The court has a strong role in controlling and moderating governmental power, and it is the keystone of the system of checks and balances set up by the Constitution as an institutional barrier to the enormous power wielded by the president.

For instance, at the beginning of Trump’s term, the Court exercised this function by blocking the direct repeal of Obama’s healthcare reform.

However, in the last few days, a barrage of new decisions have decimated a number of fundamental safeguards.

In rapid succession, the judges upheld the right to conscientious objection of a baker who had refused to prepare a wedding cake for a gay marriage; they pronounced the validity of a map of electoral districts drawn by Republicans for their own political advantage in Texas; they deemed illegal the requirement for pregnancy centers to offer information on abortion in California; they struck a severe blow against the financing of trade unions; and, finally, they approved Trump’s signature “Muslim ban.”
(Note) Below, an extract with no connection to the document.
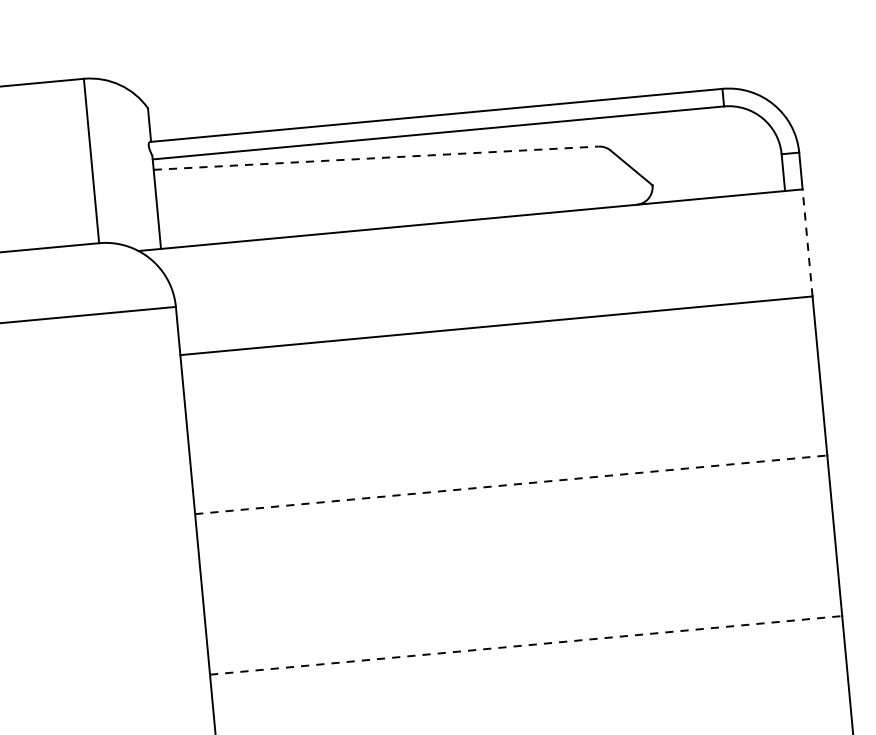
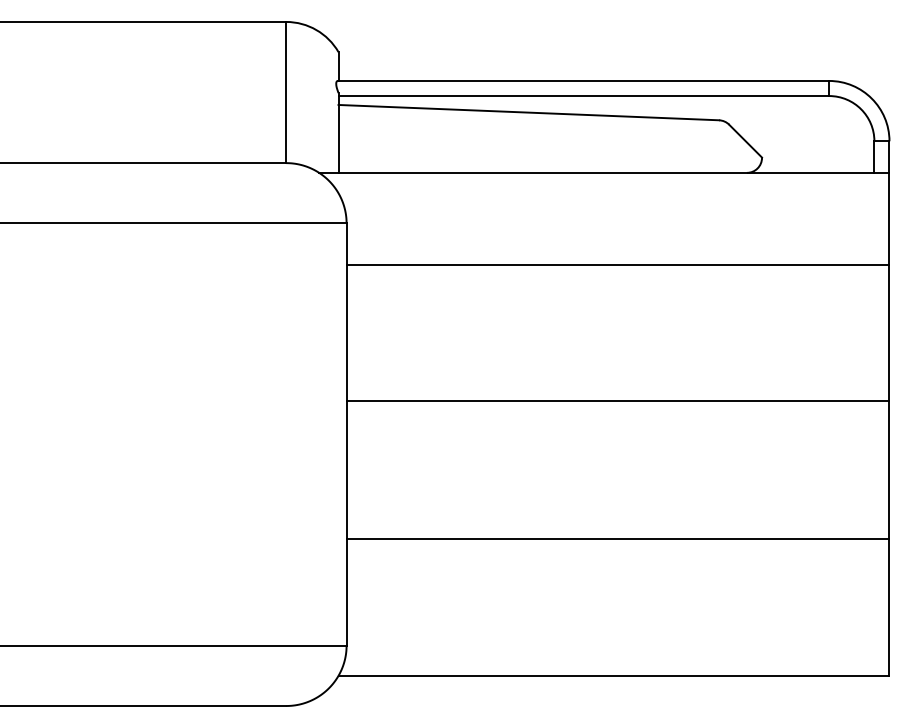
line: (376, 157) -> (529, 112), dashed -> solid
line: (807, 242) -> (889, 218), dashed -> solid
line: (511, 484) -> (618, 401), dashed -> solid
line: (526, 645) -> (618, 539), dashed -> solid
It was an avalanche of bad news for the left, which culminated with the frightful news of Kennedy’s retirement, which opens the door to a second appointment by Trump.

The new judge that the president will appoint will certainly consolidate a reactionary supermajority that will go on to dismantle welfare, “affirmative action” (quotas reserved for minorities in schools and workplaces), gay rights, abortion rights—the whole catalog of the cornerstones of social law in the U.S. for the past 50 years, something that not even the most optimistic of conservatives would have dared to hope just two years ago.

It is a crucial assist to Trump himself. He will have total control of all the powers of the state, to an extent that his predecessors have almost never been able to enjoy, and which will now make it much easier to defeat the last bulwark against his power: the rulings of the federal courts against him—like the decision Thursday which ordered the reunification of all the immigrant families separated by Trump’s policy within one month—which will almost certainly be struck down on appeal.

As analyst Jeffrey Toobin said, “abortion will be illegal 20 states in 18 months,” and the history books will mark this as a turning point.

In less than two years, the political party that lost the popular vote has managed to completely take over all three branches of government, and it will shape the political fortunes of the United States for decades, since Supreme Court appointments are for life.

It is a checkmate move against the opposition, which leaves no room for any resistance except to try to overthrow them at the ballot box—a road now entirely uphill.